原文 —
┄┄┄┄┄┄
けれども、そうはならなかった。虎の子の1点を守り切り、零封に成功。
劣勢にあっても必死にプレー。その成果としての勝ち点3。
目指す理想には遠い展開であったかもしれません。
それでも、勝った。勝たねばならないという意思を、結果に繋げた。
偶然やラッキーではない勝利。その価値は、決して低くなどありません。
新型コロナウイルス感染拡大の影響から、さまざまな制約が課せられてきた今シーズンにあって。
規制がだいぶ緩和されたことにより、個人的に今季初めてアウェイ戦応援に参戦しました。
隣県対決、近いアウェイ戦ということで、いつもよりは少ないとはいえ、それでも150人くらいだとかの富山ファン・サポーターが駆け付けることに。
声を出しての応援が出来ないなかにあっても、手拍子・拍手などで選手たちを激励しつづけたのでした。
ここ2試合連続でスタメン出場となった馬渡をはじめ、基本的に前節を踏襲したかたちのメンバー編成となったスタメン。サイドにユウスケ、FWとして大野が起用されたりしていましたが、それも想定内というもの。固定メンバーとは言わないまでも、これまでの流れを汲んだ編成と言えました。
1週前の雨中の決戦を制したYS横浜戦とはうって変わり、雨の心配がゼロという秋晴れの空の下、15時キックオフの試合。良好なコンディションであるからこそ、チームの実力が問われることともなりましたが。
┄┄┄┄┄┄
提供データ —
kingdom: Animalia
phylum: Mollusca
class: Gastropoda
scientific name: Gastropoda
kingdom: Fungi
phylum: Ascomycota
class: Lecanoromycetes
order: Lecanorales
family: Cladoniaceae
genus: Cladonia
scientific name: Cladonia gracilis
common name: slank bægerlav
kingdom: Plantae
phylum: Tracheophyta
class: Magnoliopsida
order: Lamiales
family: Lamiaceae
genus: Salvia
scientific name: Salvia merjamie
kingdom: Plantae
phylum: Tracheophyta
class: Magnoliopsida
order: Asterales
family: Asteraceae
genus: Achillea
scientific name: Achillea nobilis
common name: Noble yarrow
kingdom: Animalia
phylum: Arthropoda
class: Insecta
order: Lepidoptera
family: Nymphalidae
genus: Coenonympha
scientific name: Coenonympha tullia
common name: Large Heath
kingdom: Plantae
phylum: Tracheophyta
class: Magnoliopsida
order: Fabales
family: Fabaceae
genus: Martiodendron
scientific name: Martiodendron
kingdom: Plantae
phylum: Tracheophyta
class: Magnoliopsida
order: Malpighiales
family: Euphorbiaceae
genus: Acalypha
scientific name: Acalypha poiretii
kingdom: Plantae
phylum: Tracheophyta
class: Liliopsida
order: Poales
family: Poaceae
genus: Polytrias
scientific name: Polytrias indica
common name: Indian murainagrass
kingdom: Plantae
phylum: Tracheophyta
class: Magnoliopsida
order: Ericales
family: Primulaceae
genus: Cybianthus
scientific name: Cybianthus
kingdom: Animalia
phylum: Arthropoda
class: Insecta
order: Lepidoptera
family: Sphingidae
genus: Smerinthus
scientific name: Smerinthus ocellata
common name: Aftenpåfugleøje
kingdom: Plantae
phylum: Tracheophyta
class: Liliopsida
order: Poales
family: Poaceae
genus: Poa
┄┄┄┄┄┄
課題 1 — 原文で名前が挙がっている選手をすべて列挙せよ。
課題 2 — 原文によれば、筆者が今季初めてアウェイ戦の応援に参戦できたのはなぜか。1〜3文で説明せよ。
課題 3 — 原文のうち「偶然やラッキーではない勝利。その価値は、決して低くなどありません。」から始まり「れを汲んだ編成と言えました。」までの部分を、一字一句そのまま書き写してください。

解答 1 — 馬渡、ユウスケ、大野

解答 2 — 規制がだいぶ緩和されたことにより、個人的に今季初めてアウェイ戦の応援に参戦できた。

解答 3 —
偶然やラッキーではない勝利。その価値は、決して低くなどありません。
新型コロナウイルス感染拡大の影響から、さまざまな制約が課せられてきた今シーズンにあって。
規制がだいぶ緩和されたことにより、個人的に今季初めてアウェイ戦応援に参戦しました。
隣県対決、近いアウェイ戦ということで、いつもよりは少ないとはいえ、それでも150人くらいだとかの富山ファン・サポーターが駆け付けることに。
声を出しての応援が出来ないなかにあっても、手拍子・拍手などで選手たちを激励しつづけたのでした。
ここ2試合連続でスタメン出場となった馬渡をはじめ、基本的に前節を踏襲したかたちのメンバー編成となったスタメン。サイドにユウスケ、FWとして大野が起用されたりしていましたが、それも想定内というもの。固定メンバーとは言わないまでも、これまでの流れを汲んだ編成と言えました。